Let me save you some time, Ive been running 2600k vs. 3960X head to head for a few weeks now. Clock for clock, SB and SB-E perf is the same for single thread and single GPU but SB-E dominates in things like rendering, video/audio editing, or anything multi-thread. SB-E also outperforms SB in multi-GPU by 2-5% depending on the test and the GPU (better GPU = more of an advantage). Add more video cards and the perf advantage of SB-E grows more. That is it in a nutshell.
First thing I want to do this weekend is do clock for clock compatisons between a 2600k and 3930k to see if there is any gain with the new chipset, I would expect so with quad channel RAM and more cache but I don't expect more than 5-10%.
 
Great but...

Great but... that price.... deal breaker for me.

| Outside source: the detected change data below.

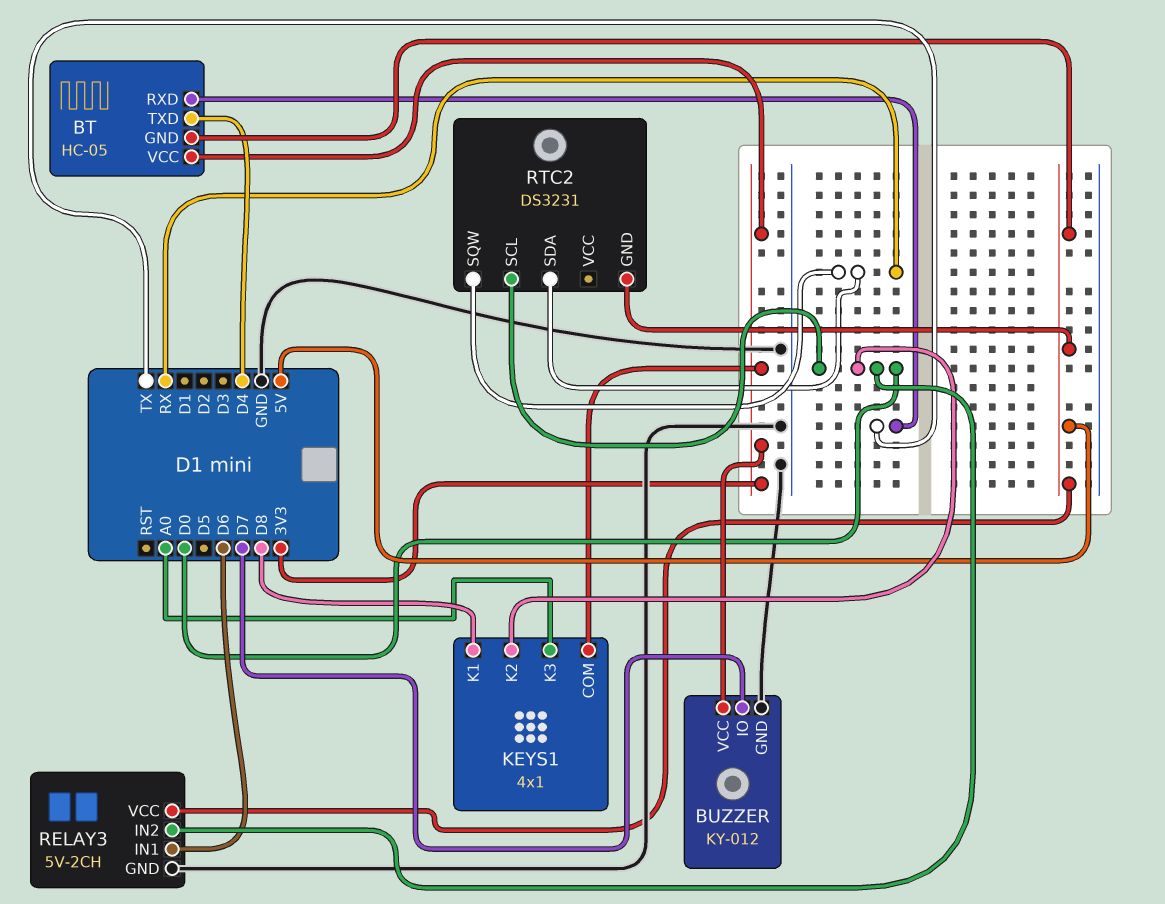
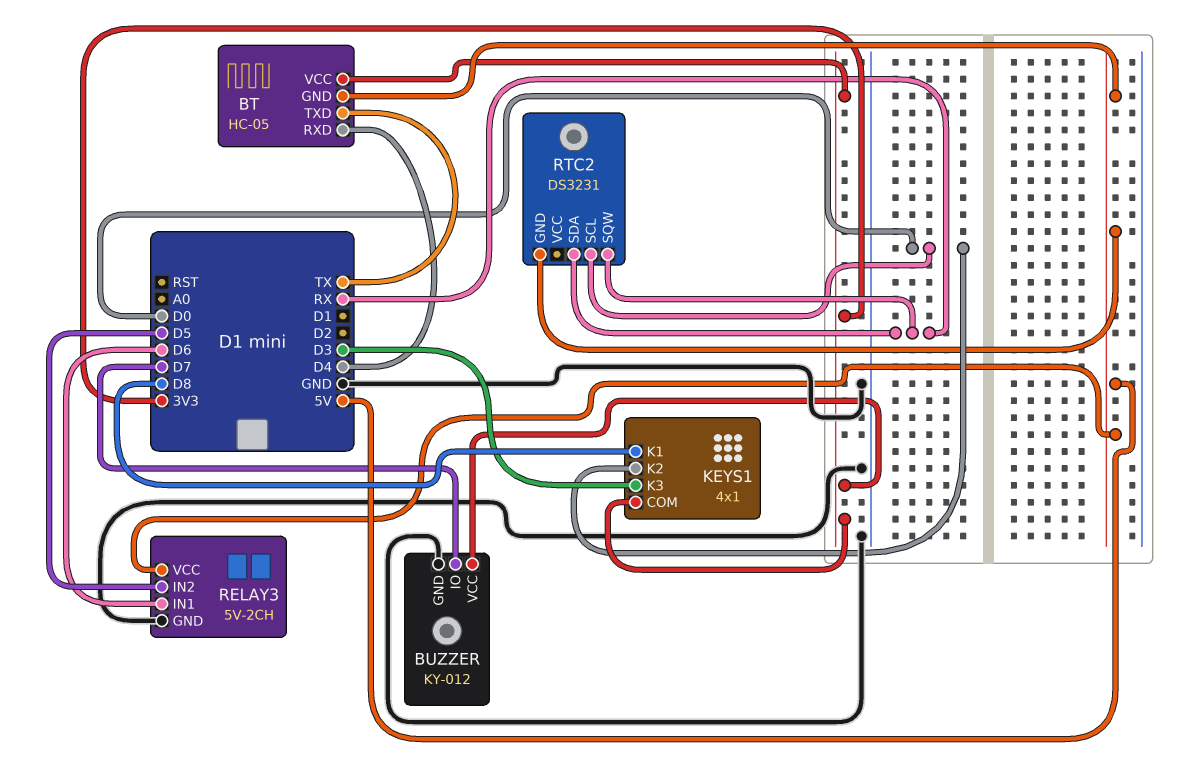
BT pin RXD: TX -> D4
BT pin TXD: D4 -> TX
KEYS1 pin K3: A0 -> D3
RELAY3 pin IN2: D0 -> D5

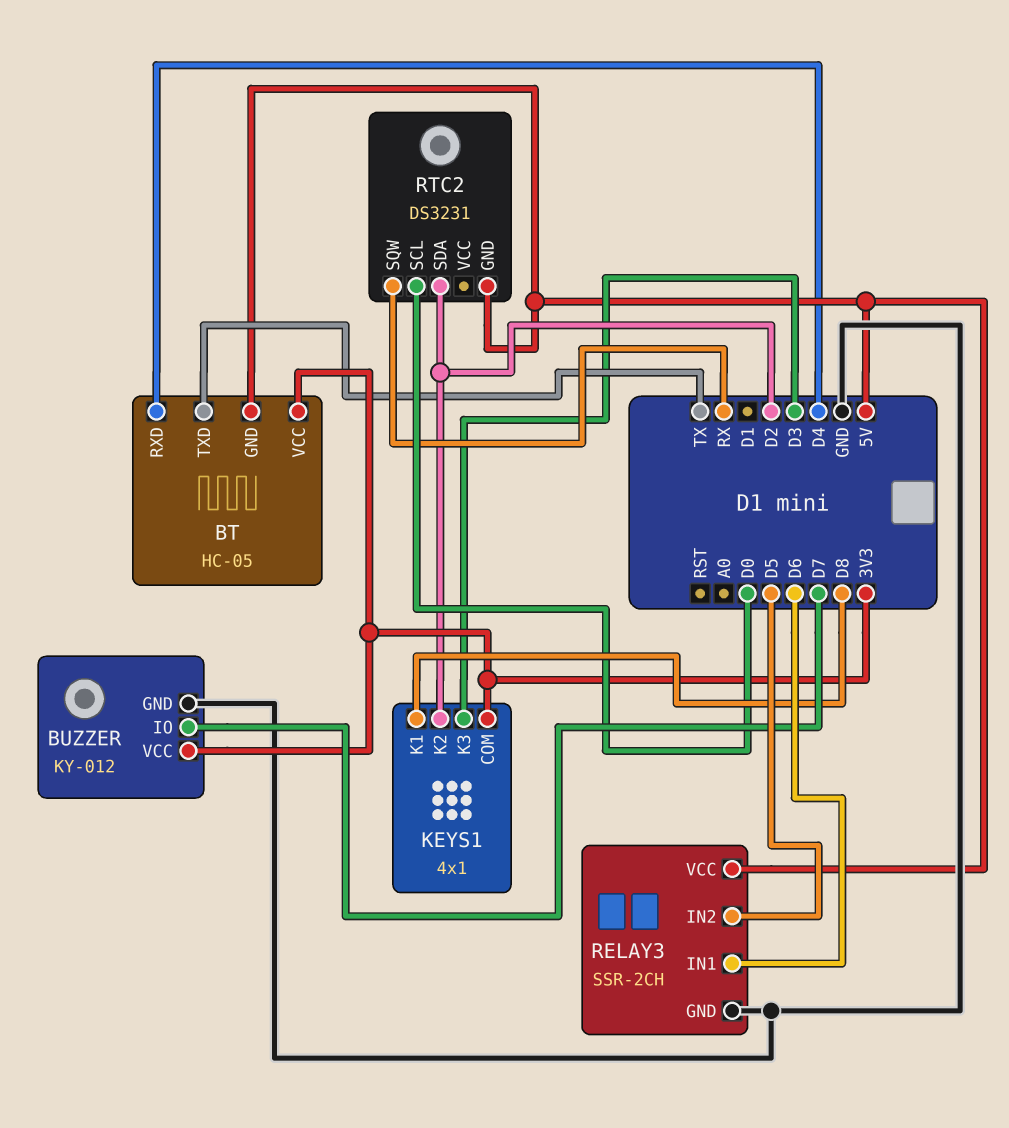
KEYS1 pin K2: D0 -> D2
RELAY3: 5V-2CH -> SSR-2CH
RTC2 pin SDA: RX -> D2

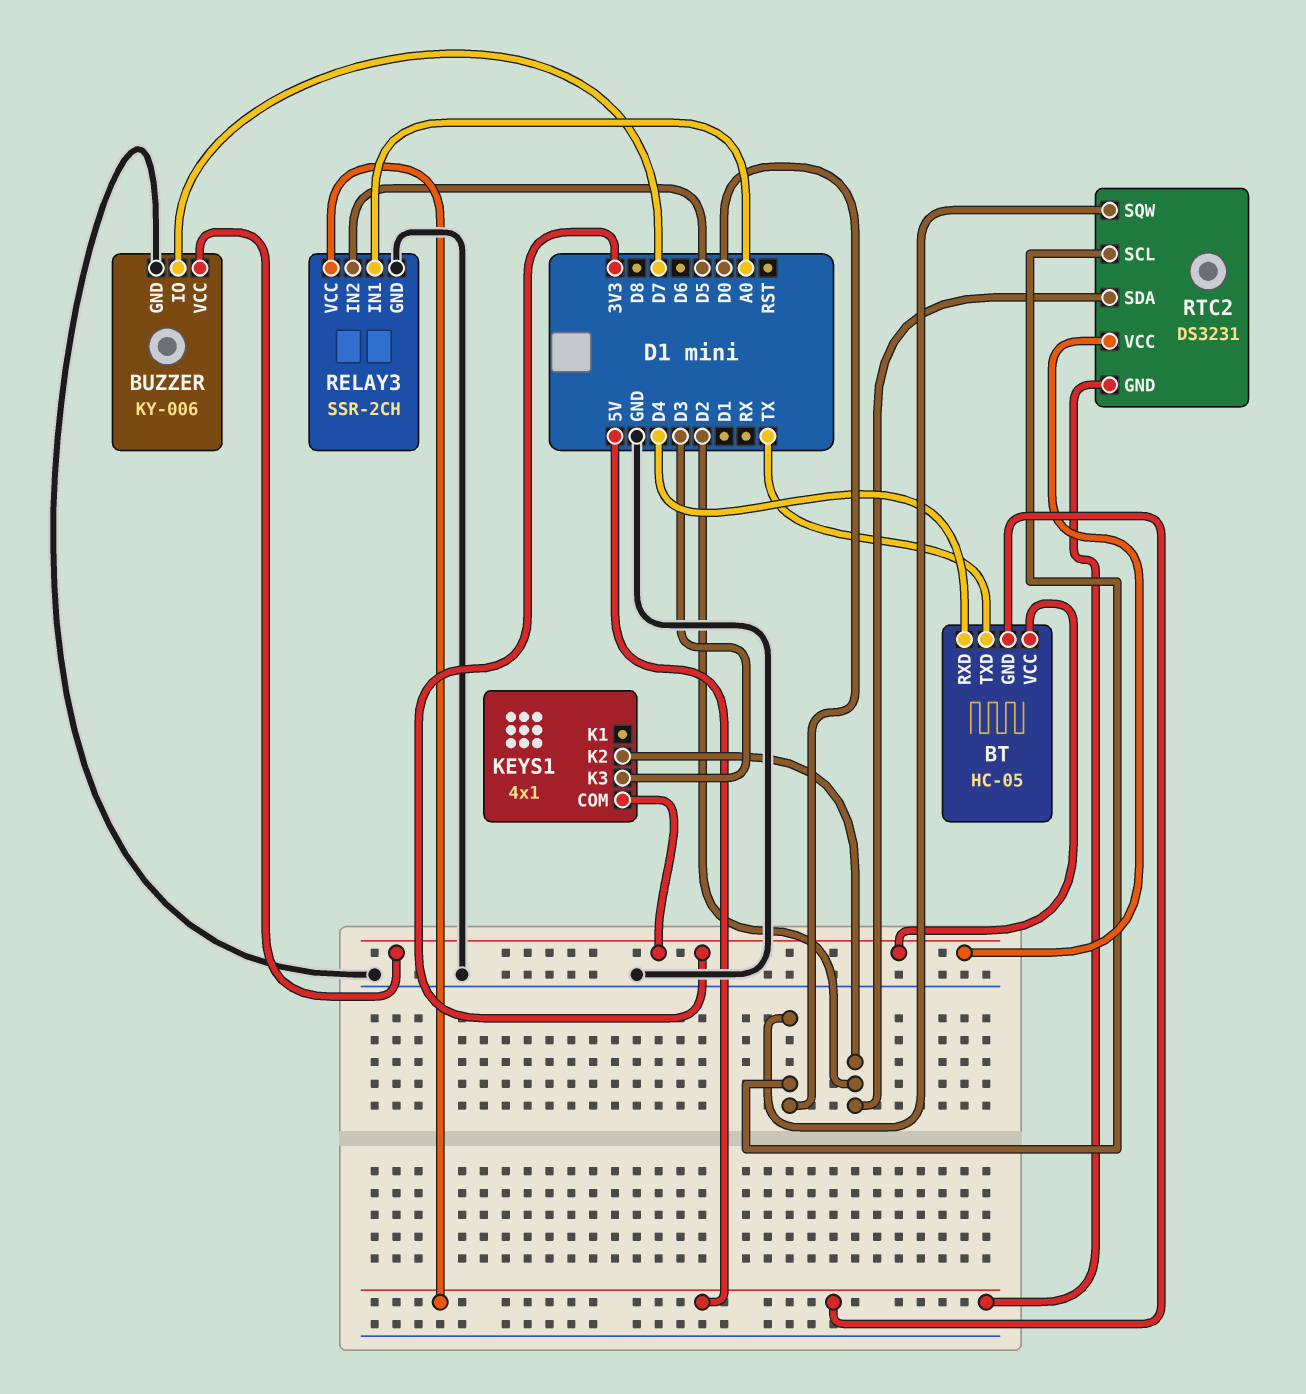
BUZZER: KY-012 -> KY-006
KEYS1 pin K1: D8 -> none
RELAY3 pin IN1: D6 -> A0
RTC2 pin SQW: RX -> D0
RTC2 pin VCC: none -> 3V3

Sure the performance out does the BD on pretty much everything here but... the trends has been the same after AMD's Anthlon days. The thing that keeps me from ever buying the chip is it's price. That is still a bit ridiculous for me.

Power consumption is never a concern since it only adds two or three cents to my electric bill for a high end part, but I am not willing to shell out that kind of cabbage for something I don't even know a program will ever run. I will stick with my phenom and intel celeron for now :p.

Also, a quick hack for those who program. Turn off the freaking Intel Genuine on intel's instruction compilers. Not everyone is rich for a Intel part, and must suffice with AMD.